I may have posted something here on the subject of small business employment in the US. It’s a common refrain that small businesses account for a disproportionately high share of new jobs. What is nearly always left unsaid is that small businesses also account for a disproportionately high share of job losses, and that net new jobs from small businesses are about the same rate as from big businesses.
Via Paul Krugman, we haven an interesting paper from CEPR on the subject of small business employment as a share of total employment, comparing the US to European countries. The results are pretty surprising. Here’s the conclusion:
An International Comparison of Small Business Employment
… Despite our national self-image as a nation of small businesses and entrepreneurs, the United States small-business sector is proportionately not as large an employer as the small-business sectors in the rest of the world’s rich economies. One interpretation of these data is that self-employment and small-business employment may be a less important indicator of entrepreneurship than we have long thought. Another reading of the data, however, is that the United States has something to learn from the experience of other advanced economies, which appear to have had much better luck promoting and sustaining small-business employment.

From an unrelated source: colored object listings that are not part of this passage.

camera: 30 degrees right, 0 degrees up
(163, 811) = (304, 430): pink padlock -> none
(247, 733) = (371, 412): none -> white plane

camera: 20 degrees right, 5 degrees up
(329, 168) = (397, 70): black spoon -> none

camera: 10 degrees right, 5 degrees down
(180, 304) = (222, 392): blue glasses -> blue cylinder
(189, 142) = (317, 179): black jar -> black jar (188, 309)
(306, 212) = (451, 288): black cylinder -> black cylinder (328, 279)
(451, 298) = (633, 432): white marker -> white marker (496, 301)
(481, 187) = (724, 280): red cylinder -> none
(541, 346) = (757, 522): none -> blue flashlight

One plausible explanation for the consistently higher shares of self-employment and small-business employment in the rest of the world’s rich economies is that all have some form of universal access to health care. The high cost to self-employed workers and small businesses of the private, employer-based health-care system in place in the United States may act as a significant deterrent to small start-up companies, an experience not shared by entrepreneurs in countries with universal access to health care.